Louis legt seine Hand auf meinen Oberschenkel und sagt besänftigend: „Babe! Ich habe dir doch gesagt, dass ich morgen einen Termin habe. Ich wollte dich einfach noch einmal sehen und habe gehofft, dass du es dir zwischenzeitlich anders überlegt hast.
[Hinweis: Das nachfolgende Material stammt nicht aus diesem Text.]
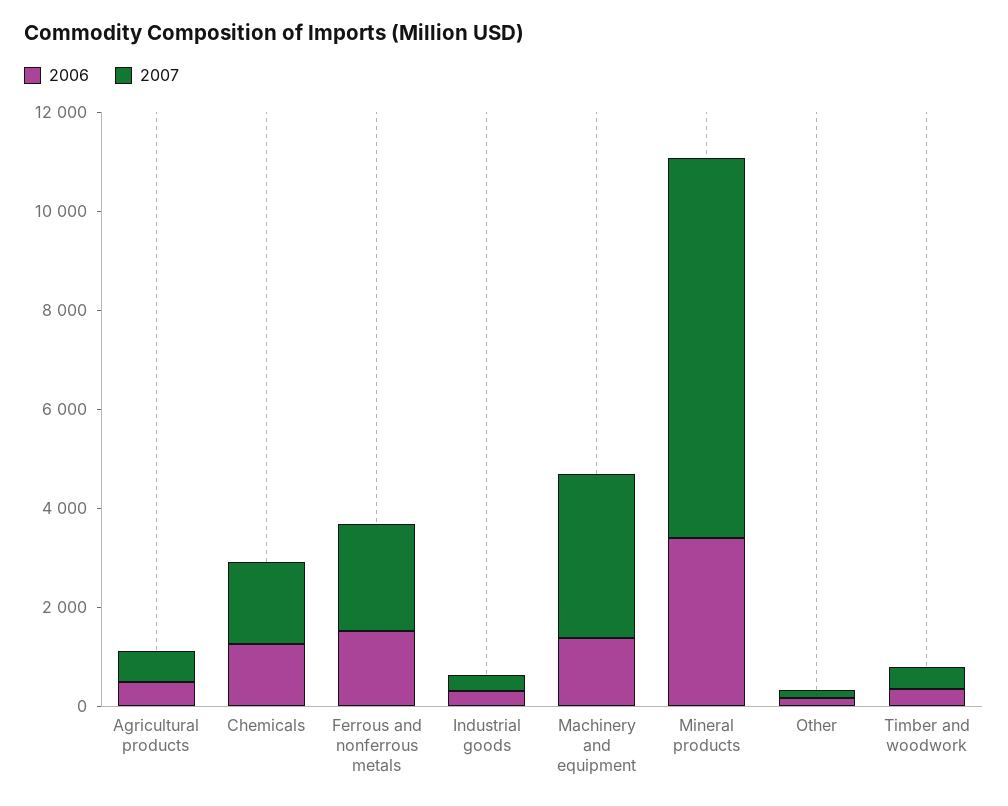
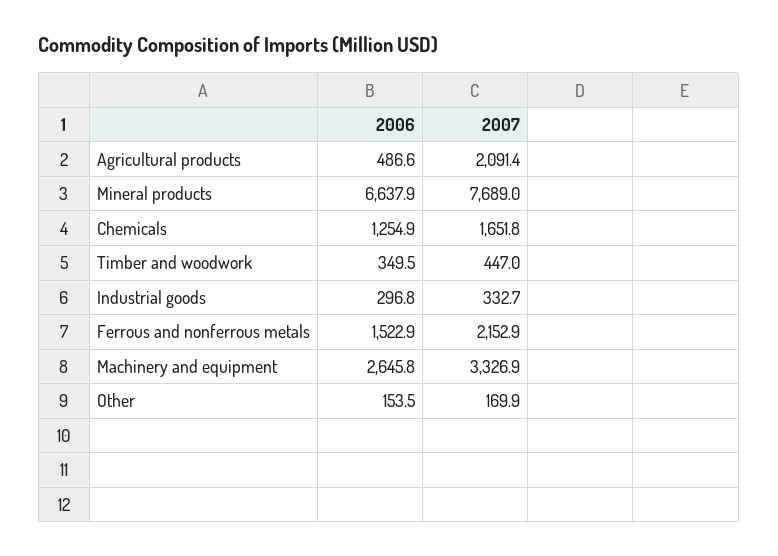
2007, Agricultural products: 500 -> 2091.4
2006, Machinery and equipment: 1500 -> 2645.8
2006, Mineral products: 3500 -> 6637.9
Aber bestimmte Termine muss ich in meinem Beruf einhalten.“
Augenblicklich wird mir schmerzlich bewusst, dass ihm sein Leben in London mindestens genauso wichtig ist, wie meine Anwesenheit.
Nach dreistündiger Fahrt kommen wir am Flughafen Lusaka an. Nachdem Louis den Leihwagen abgegeben hat, begeben wir uns zum Gate.
Der Flug von Lusaka nach Casablanca dauert zwölf Stunden. Anfangs unterhalte ich mich noch mit Louis. Irgendwann schläft er völlig übermüdet ein, so dass ich nach seinem Ipod greife und Musik höre.
Nach der Ankunft in Casablanca müssen wir zwei Stunden auf unseren Anschlussflug warten. Wir setzen uns in die Abflughalle vor das Gate. Nachdem der Flughafen hier wesentlich größer ist, als der in Lusaka, sind hier wesentlich mehr Menschen unterwegs, die auf ihrem Weg nach Europa hier einen Zwischenaufenthalt einlegen müssen.
Mir fällt auf, dass wir von einigen Passagieren angestarrt werden. Ein ungutes Gefühl macht sich in mir breit. Ich mag es nicht, beobachtet zu werden, dabei habe ich immer das Gefühl, die Leute schauen mir direkt in meine Seele. Louis bemerkt meine Unruhe und zieht mich zu sich heran.
„Hey, was ist los? Macht dir irgendetwas Sorgen?“
Ich schiele zu den Leuten und flüstere: „Warum starren die uns so an?“
Louis dreht seinen Kopf zur Seite und lächelt in die Menschenmenge, die hauptsächlich aus jungen Mädchen besteht. Die Fans quittieren seine Aufmerksamkeit sofort mit Kichern und Tuscheln.
Eines der Mädchen schreit: „Louis, I love you!“
Schlagartig wird mir bewusst, dass die Band wohl doch bekannter ist, als ich es erwartet habe. Wenn es hier, im Norden Afrikas, schon so viele Fans gibt, wie wird es dann erst in London? Ängstlich greife ich nach Louis Hand und drücke sie. Auf was habe ich mich da nur eingelassen? In dem Moment, als Louis mich jedoch anlächelt und mir tief in die Augen schaut, weiß ich wieder, warum ich das alles auf mich nehme und riskiere, von meiner Vergangenheit eingeholt zu werden. Liebevoll küsst er mich.
Plötzlich bemerke ich, dass Blitzlichter von verschiedenen Geräten, hauptsächlich von Handys, aufleuchten. Scheu verstecke ich mein Gesicht an Louis Schulter. Erneut stellt sich mir die Frage: Auf was hast du dich da nur eingelassen?